Thanks for suggestions. Yes this was my first large tutorial so it definitely could be optimized and improved. I did the GitHub project well before the post, but it worked for me when I last tried it. It could be a python2/python3 import issue. I’ll update that tonight and get it working.
not sure if the instruction on page 8 is correct
class ClaimSquareView(APIView):
def get_object(self, pk):
try:
return Game.objects.get(pk=pk)
except Game.DoesNotExist:
raise Http404
def put(self, request, pk):
game = self.get_object(pk)
# update the owner
print(game)
return Response(serializer.errors)
– no import for Http404
– serializer is not defined
You’re right! That view isn’t even needed… I think I started going that direction to claim a square, but moved it to a Channels call using the consumer instead. I’ve removed that reference and the url reference.
Thank you very much for your suggestions and bug reports! I’ve added you to the “Thank you” section at the bottom of the post.

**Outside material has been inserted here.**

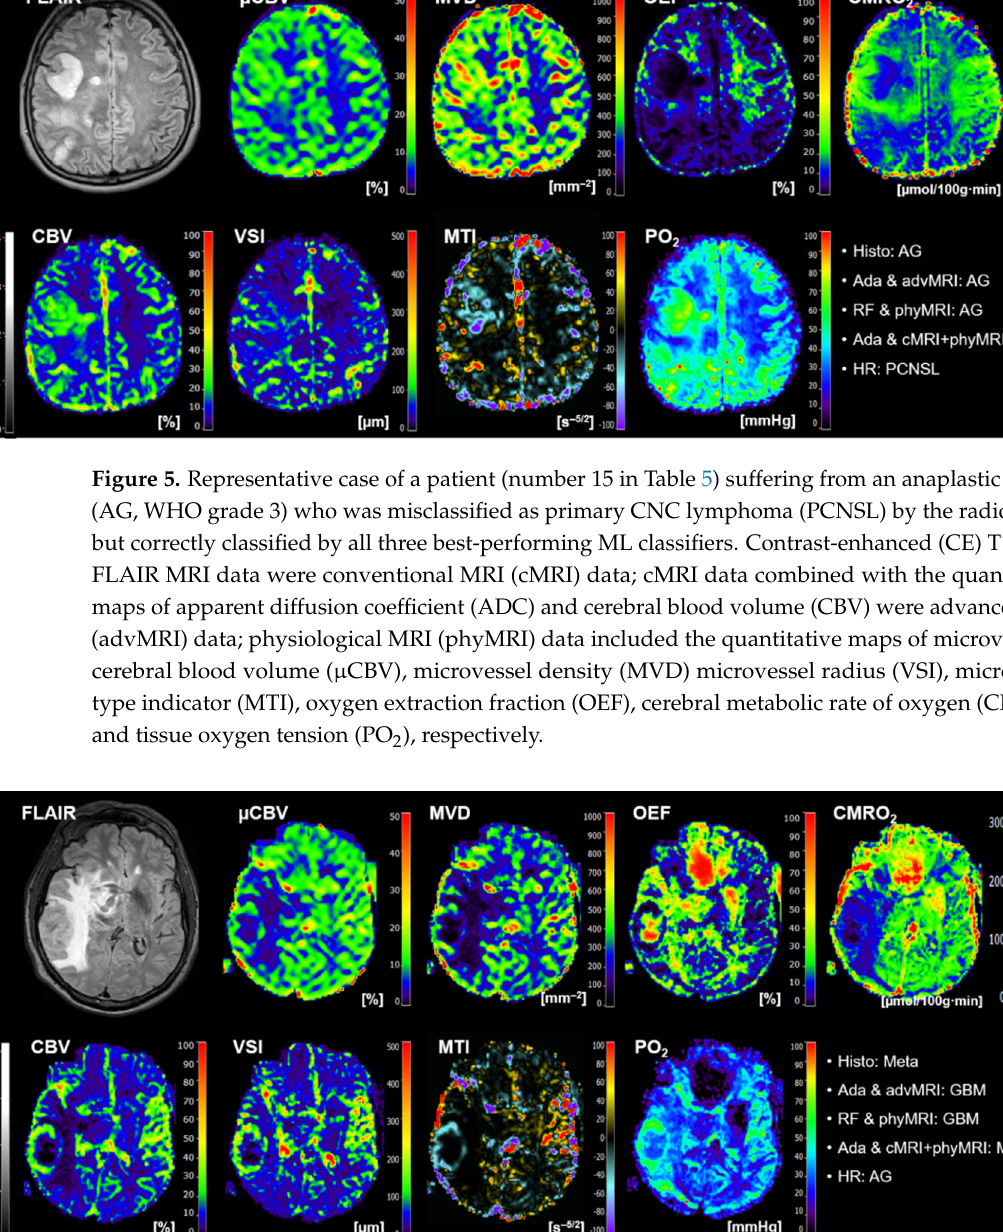
Figure 6. Representative case of a patient (number 7 in Table 5) suffering from a brain metastasis that was misclassified by the radiologists and by two of the three ML models. Contrast ‐ enhanced (CE) T1w and FLAIR MRI data were conventional MRI (cMRI) data; cMRI data combined with the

on page 7 views.py also should import
from django.contrib import messages
Added it, thank you.
Also, in my setup in view/__init__.py instead of
from views import *
from api_views import *
I need to enter
from .views import *
from .api_views import *
Yes this is probably because you’re on Python 3 and implicit relative imports like that won’t work. I’m on 2.7 and they work with it. Thanks for pointing that out. I’ll update the post to note this.
on the page 2, it is very important to highlights this setting in the settings.py
STATICFILES_DIRS = [
os.path.join(BASE_DIR, “static”),
]
it is not something that is added by default if start project with django-admin tools
Thanks, yes when I first talk about the settings file, I recommended overwriting all of the default code with what I show in the post. I’ll make sure that it’s more clear.
Thanks, confirm MIDDLEWARE_CLASSES fixed the issue with ‘AsgiRequest’ object has no attribute ‘session’
after following all instruction on the page 4, cannot login, getting this error
AttributeError at /login/
‘AsgiRequest’ object has no attribute ‘session’
Request Method: POST
Request URL: http://127.0.0.1:8080/login/
Django Version: 1.9.12
Exception Type: AttributeError
Exception Value:
‘AsgiRequest’ object has no attribute ‘session’
Exception Location: /home/gideon/virtualenvs/vEnv_my_obstruct_game/lib/python3.4/site-packages/django/contrib/auth/__init__.py in login, line 101
Python Executable: /home/gideon/virtualenvs/vEnv_my_obstruct_game/bin/python
Python Version: 3.4.3
Python Path:
[‘/home/gideon/PycharmProjects/my_obstruct_game’,
‘/home/gideon/virtualenvs/vEnv_my_obstruct_game/lib/python3.4/site-packages/setuptools-18.1-py3.4.egg’,
‘/home/gideon/virtualenvs/vEnv_my_obstruct_game/lib/python3.4/site-packages/pip-7.1.0-py3.4.egg’,
‘/home/gideon/PycharmProjects/my_obstruct_game’,
‘/usr/lib/python3.4’,
‘/usr/lib/python3.4/plat-x86_64-linux-gnu’,
‘/usr/lib/python3.4/lib-dynload’,
‘/home/gideon/virtualenvs/vEnv_my_obstruct_game/lib/python3.4/site-packages’]
Server time: Mon, 6 Feb 2017 15:53:42 +0000
Traceback Switch to copy-and-paste view
/home/gideon/virtualenvs/vEnv_my_obstruct_game/lib/python3.4/site-packages/django/core/handlers/base.py in get_response
response = self.process_exception_by_middleware(e, request) …
▶ Local vars
/home/gideon/virtualenvs/vEnv_my_obstruct_game/lib/python3.4/site-packages/channels/handler.py in process_exception_by_middleware
return super(AsgiHandler, self).process_exception_by_middleware(exception, request)
One thing that could cause this with Django 1.9+ is if you have MIDDLEWARE instead of MIDDLEWARE_CLASSES in your settings.py file. Can you check that?
It seems there is an error in this instruction
npm install –save-dev react react-dom webpack webpack-bundle-tracker babel-core babel babel-loadernpm babel-preset-es2015 react-websocket babel-preset-es2015 babel-preset-react jquery
“babel-loadernpm” should read “babel-loader”
Yep, you’re right – a little copy-paste issue on my part. It’s fixed now. Thanks for letting me know!
I have not yet finished your tutorial, but for what I see I can tell you huge THANK YOU!
Thank you, I hope it you find it useful. Please let me know if you have any issues!